It should be obvious to all that dealing with our nation’s drug problem should begin, like AA, at the grass roots, in our individual communities and neighborhoods.
We have recommended on our web site that Little Rock organizations form a local community “Roundtable” to address addictions. It is outlined on our website.
Dr. Peck has defined what he considers to be the most salient characteristics of a community organization membership addressing local problems. These are outlined below,
- Inclusivity, commitment and consensus: Members accept and embrace each other, celebrating their individuality and transcending their differences. They commit themselves to the effort and the people involved. They make decisions and reconcile their differences through consensus.
- Realism: Members bring together multiple perspectives to better understand the whole context of the situation. Decisions are more well rounded and humble, rather than one-sided and arrogant.

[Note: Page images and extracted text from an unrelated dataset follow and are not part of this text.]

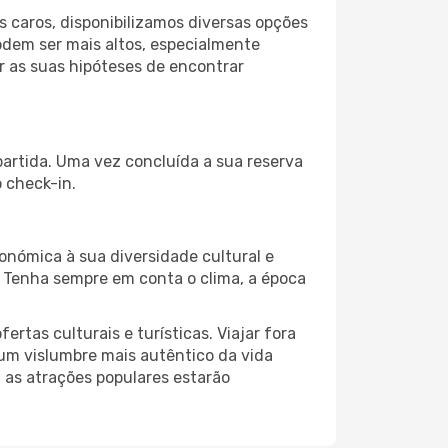
 caros, disponibilizamos diversas opções
odem ser mais altos, especialmente
r as suas hipóteses de encontrar
partida. Uma vez concluída a sua reserva
 check-in.
onómica à sua diversidade cultural e
. Tenha sempre em conta o clima, a época
as culturais e turísticas. Viajar fora
um vislumbre mais autêntico da vida
, as atrações populares estarão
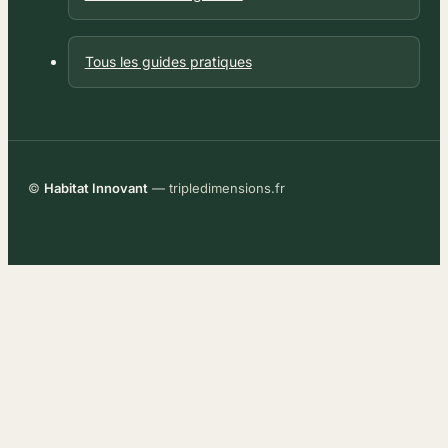
Tous les guides pratiques
©
Habitat Innovant
— tripledimensions.fr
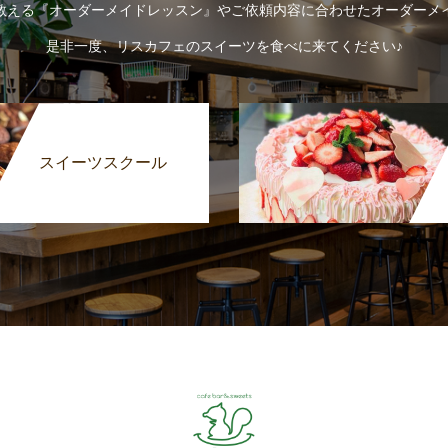
教える『オーダーメイドレッスン』やご依頼内容に合わせたオーダーメ
是非一度、リスカフェのスイーツを食べに来てください♪
スイーツスクール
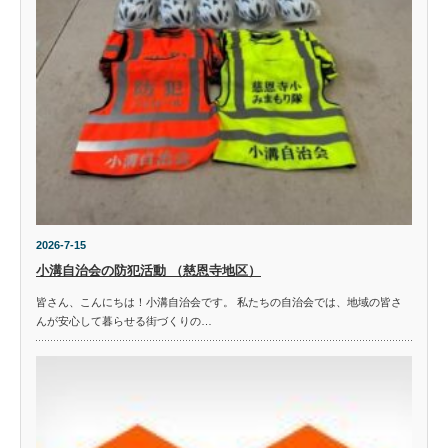
2026-7-15
小溝自治会の防犯活動 （慈恩寺地区）
皆さん、こんにちは！小溝自治会です。 私たちの自治会では、地域の皆さ
んが安心して暮らせる街づくりの…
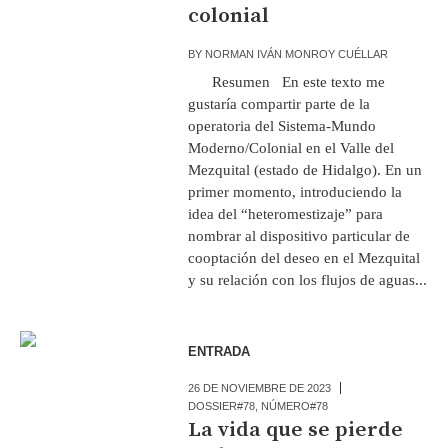
colonial
BY
NORMAN IVÁN MONROY CUÉLLAR
Resumen En este texto me
gustaría compartir parte de la
operatoria del Sistema-Mundo
Moderno/Colonial en el Valle del
Mezquital (estado de Hidalgo). En un
primer momento, introduciendo la
idea del “heteromestizaje” para
nombrar al dispositivo particular de
cooptación del deseo en el Mezquital
y su relación con los flujos de aguas...
ENTRADA
26 DE NOVIEMBRE DE 2023
DOSSIER#78
,
NÚMERO#78
La vida que se pierde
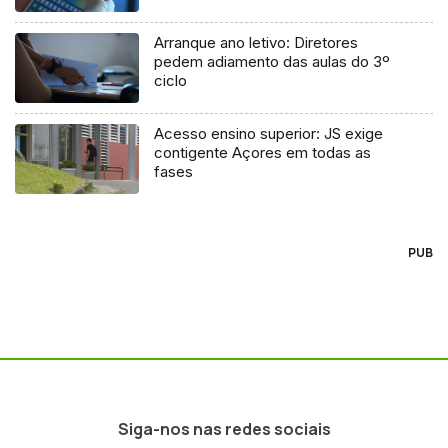
Arranque ano letivo: Diretores
pedem adiamento das aulas do 3º
ciclo
Acesso ensino superior: JS exige
contigente Açores em todas as
fases
PUB
Siga-nos nas redes sociais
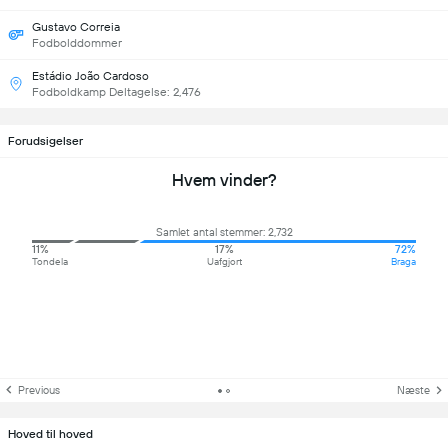
Gustavo Correia
Fodbolddommer
Estádio João Cardoso
Fodboldkamp Deltagelse: 2,476
Forudsigelser
Hvem vinder?
Samlet antal stemmer: 2,732
11%
17%
72%
Tondela
Uafgjort
Braga
Previous
Næste
Hoved til hoved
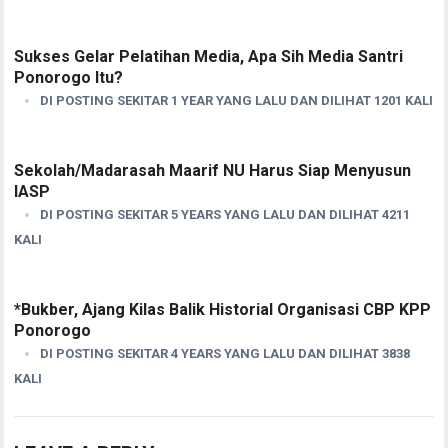
Sukses Gelar Pelatihan Media, Apa Sih Media Santri
Ponorogo Itu?
DI POSTING SEKITAR 1 YEAR YANG LALU DAN DILIHAT 1201 KALI
Sekolah/Madarasah Maarif NU Harus Siap Menyusun
IASP
DI POSTING SEKITAR 5 YEARS YANG LALU DAN DILIHAT 4211
KALI
*Bukber, Ajang Kilas Balik Historial Organisasi CBP KPP
Ponorogo
DI POSTING SEKITAR 4 YEARS YANG LALU DAN DILIHAT 3838
KALI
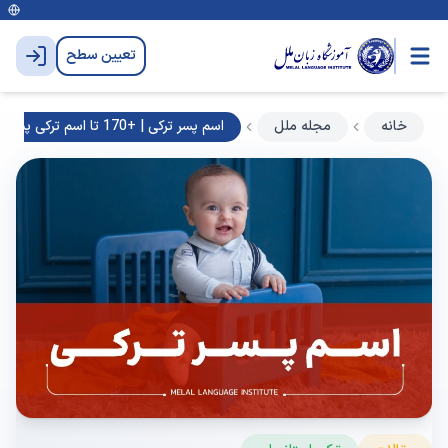
تعیین سطح
خانه
مجله ملل
اسم پسر ترکی | +170 تا اسم ترکی پسرانه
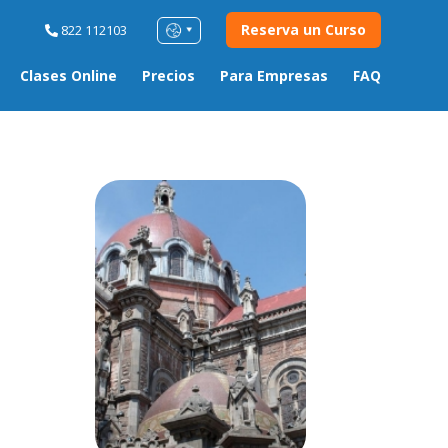
Reserva un Curso
822 112103
Clases Online
Precios
Para Empresas
FAQ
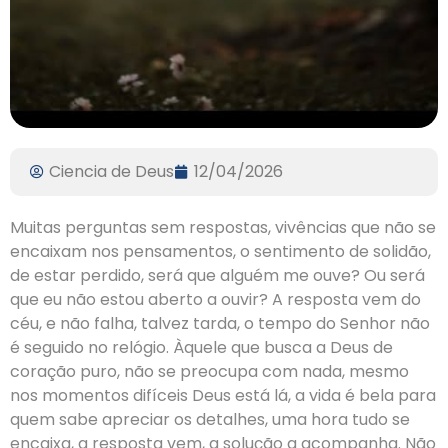
Ciencia de Deus
12/04/2026
Muitas perguntas sem respostas, vivências que não se
encaixam nos pensamentos, o sentimento de solidão,
de estar perdido, será que alguém me ouve? Ou será
que eu não estou aberto a ouvir? A resposta vem do
céu, e não falha, talvez tarda, o tempo do Senhor não
é seguido no relógio. Àquele que busca a Deus de
coração puro, não se preocupa com nada, mesmo
nos momentos difíceis Deus está lá, a vida é bela para
quem sabe apreciar os detalhes, uma hora tudo se
encaixa, a resposta vem, a solução a acompanha. Não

- Contemplation: Members examine themselves. They are individually and collectively self-aware of the world outside themselves, the world inside themselves, and the relationship between the two.
- A safe place: Members allow others to share their vulnerability, heal themselves, and express who they truly are.
- A laboratory for personal disarmament: Members experientially discover the rules for peacemaking and embrace its virtues. They feel and express compassion and respect for each other as fellow human beings.
- A group that can fight gracefully: Members resolve conflicts with wisdom and grace. They listen and understand, respect each other’s gifts, accept each other’s limitations, celebrate their differences, bind each other’s wounds, and commit to a struggle together rather than against each other.
- A group of all leaders: Members harness the “flow of leadership” to make decisions and set a course of action. It is the spirit of community itself that leads, and not any single individual.
- A spirit: The true spirit of community is the spirit of peace, love, wisdom and power. Members may view the source of this spirit as an outgrowth of the collective self or as the manifestation of a Higher Will.
Alcoholics Anonymous has produced thousands of pithy sayings about living life to the fullest over the past 83 years, and here are five that should be on everyone’s lists:
- Living one day at a time is not a suggested minimum…it is the suggested maximum.
- For people like us, there is no such thing as a legitimate resentment.
- We’re responsible for what is possible, and God is responsible for what is impossible.
- The best way to learn how to pray is to pray.
- What we really want is some comfort in our lives. The most comfort we can find is by helping other people.